- **TASK DETAILS**
Go to the line in the entries below that holds "left eye: (526, 177)" and repeat exactly from there through the line that holds "neck: (184, 682)", inclusive.

=======

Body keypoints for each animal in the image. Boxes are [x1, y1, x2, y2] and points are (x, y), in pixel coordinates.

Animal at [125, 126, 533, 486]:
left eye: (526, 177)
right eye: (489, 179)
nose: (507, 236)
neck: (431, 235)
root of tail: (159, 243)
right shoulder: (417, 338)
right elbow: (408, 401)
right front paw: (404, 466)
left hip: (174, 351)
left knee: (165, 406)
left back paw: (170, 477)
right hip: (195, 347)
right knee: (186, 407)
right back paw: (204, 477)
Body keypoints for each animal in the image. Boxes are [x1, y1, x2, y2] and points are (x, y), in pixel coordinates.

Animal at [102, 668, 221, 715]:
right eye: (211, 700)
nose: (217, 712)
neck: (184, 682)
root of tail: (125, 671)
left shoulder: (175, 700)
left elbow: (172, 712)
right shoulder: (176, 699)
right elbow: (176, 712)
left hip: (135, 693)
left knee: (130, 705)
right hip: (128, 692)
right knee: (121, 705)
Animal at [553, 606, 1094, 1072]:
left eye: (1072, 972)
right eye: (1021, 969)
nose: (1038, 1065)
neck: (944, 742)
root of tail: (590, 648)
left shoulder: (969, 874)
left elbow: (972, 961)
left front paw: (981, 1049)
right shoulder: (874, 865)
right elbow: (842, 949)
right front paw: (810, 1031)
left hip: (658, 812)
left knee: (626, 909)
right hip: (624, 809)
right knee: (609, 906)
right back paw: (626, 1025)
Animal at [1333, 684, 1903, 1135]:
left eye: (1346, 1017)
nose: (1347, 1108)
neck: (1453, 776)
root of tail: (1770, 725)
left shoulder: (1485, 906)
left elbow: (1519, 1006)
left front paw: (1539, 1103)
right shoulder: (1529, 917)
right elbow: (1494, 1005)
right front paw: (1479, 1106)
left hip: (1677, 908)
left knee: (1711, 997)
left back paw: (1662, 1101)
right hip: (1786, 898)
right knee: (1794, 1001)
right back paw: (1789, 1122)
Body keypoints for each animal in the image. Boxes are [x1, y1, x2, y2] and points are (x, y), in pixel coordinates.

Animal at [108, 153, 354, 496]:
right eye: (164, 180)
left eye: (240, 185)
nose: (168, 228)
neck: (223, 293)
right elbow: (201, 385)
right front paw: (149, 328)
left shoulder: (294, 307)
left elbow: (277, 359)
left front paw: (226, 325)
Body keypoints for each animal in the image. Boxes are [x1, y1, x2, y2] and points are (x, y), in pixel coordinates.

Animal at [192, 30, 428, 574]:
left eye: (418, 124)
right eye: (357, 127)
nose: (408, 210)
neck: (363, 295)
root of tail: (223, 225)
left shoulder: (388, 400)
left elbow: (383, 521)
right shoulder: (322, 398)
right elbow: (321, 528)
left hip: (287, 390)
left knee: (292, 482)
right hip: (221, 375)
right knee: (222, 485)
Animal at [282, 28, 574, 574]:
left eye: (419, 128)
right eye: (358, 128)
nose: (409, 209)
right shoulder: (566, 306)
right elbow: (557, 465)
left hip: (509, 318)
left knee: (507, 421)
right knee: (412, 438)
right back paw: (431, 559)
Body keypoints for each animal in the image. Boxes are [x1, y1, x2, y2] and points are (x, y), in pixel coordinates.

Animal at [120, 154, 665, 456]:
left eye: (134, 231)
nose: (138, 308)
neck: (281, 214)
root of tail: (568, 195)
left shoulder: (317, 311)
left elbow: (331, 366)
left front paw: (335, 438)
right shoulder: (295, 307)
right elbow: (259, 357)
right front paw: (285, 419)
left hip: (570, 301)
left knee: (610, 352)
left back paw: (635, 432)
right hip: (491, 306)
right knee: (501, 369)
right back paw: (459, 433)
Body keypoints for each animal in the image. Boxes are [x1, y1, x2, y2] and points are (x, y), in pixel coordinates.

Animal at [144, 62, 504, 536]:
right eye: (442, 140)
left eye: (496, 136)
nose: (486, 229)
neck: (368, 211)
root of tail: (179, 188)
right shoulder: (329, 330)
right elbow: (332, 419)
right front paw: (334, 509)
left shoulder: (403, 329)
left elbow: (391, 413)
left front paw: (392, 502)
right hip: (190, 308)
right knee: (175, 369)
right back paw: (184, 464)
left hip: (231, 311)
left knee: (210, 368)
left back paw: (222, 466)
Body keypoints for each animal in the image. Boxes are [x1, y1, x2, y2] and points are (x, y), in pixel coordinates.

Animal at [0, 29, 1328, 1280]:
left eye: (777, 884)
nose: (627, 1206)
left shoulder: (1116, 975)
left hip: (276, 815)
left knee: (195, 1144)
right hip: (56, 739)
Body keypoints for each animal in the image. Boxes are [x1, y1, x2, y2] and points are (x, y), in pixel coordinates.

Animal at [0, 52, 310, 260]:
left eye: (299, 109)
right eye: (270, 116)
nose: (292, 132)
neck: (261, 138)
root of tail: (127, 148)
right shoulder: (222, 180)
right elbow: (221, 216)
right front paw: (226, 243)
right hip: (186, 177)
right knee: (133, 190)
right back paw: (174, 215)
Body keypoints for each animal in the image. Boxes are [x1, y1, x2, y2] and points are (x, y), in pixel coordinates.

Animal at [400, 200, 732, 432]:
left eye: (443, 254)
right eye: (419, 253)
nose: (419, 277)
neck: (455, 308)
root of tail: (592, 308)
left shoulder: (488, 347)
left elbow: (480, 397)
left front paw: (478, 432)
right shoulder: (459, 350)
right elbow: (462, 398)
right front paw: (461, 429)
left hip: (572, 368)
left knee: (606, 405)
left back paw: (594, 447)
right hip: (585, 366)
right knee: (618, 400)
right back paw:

=======

- **SOLUTION**
left eye: (526, 177)
right eye: (489, 179)
nose: (507, 236)
neck: (431, 235)
root of tail: (159, 243)
right shoulder: (417, 338)
right elbow: (408, 401)
right front paw: (404, 466)
left hip: (174, 351)
left knee: (165, 406)
left back paw: (170, 477)
right hip: (195, 347)
right knee: (186, 407)
right back paw: (204, 477)
Body keypoints for each animal in the image. Boxes are [x1, y1, x2, y2] and points are (x, y), in pixel coordinates.

Animal at [102, 668, 221, 715]:
right eye: (211, 700)
nose: (217, 712)
neck: (184, 682)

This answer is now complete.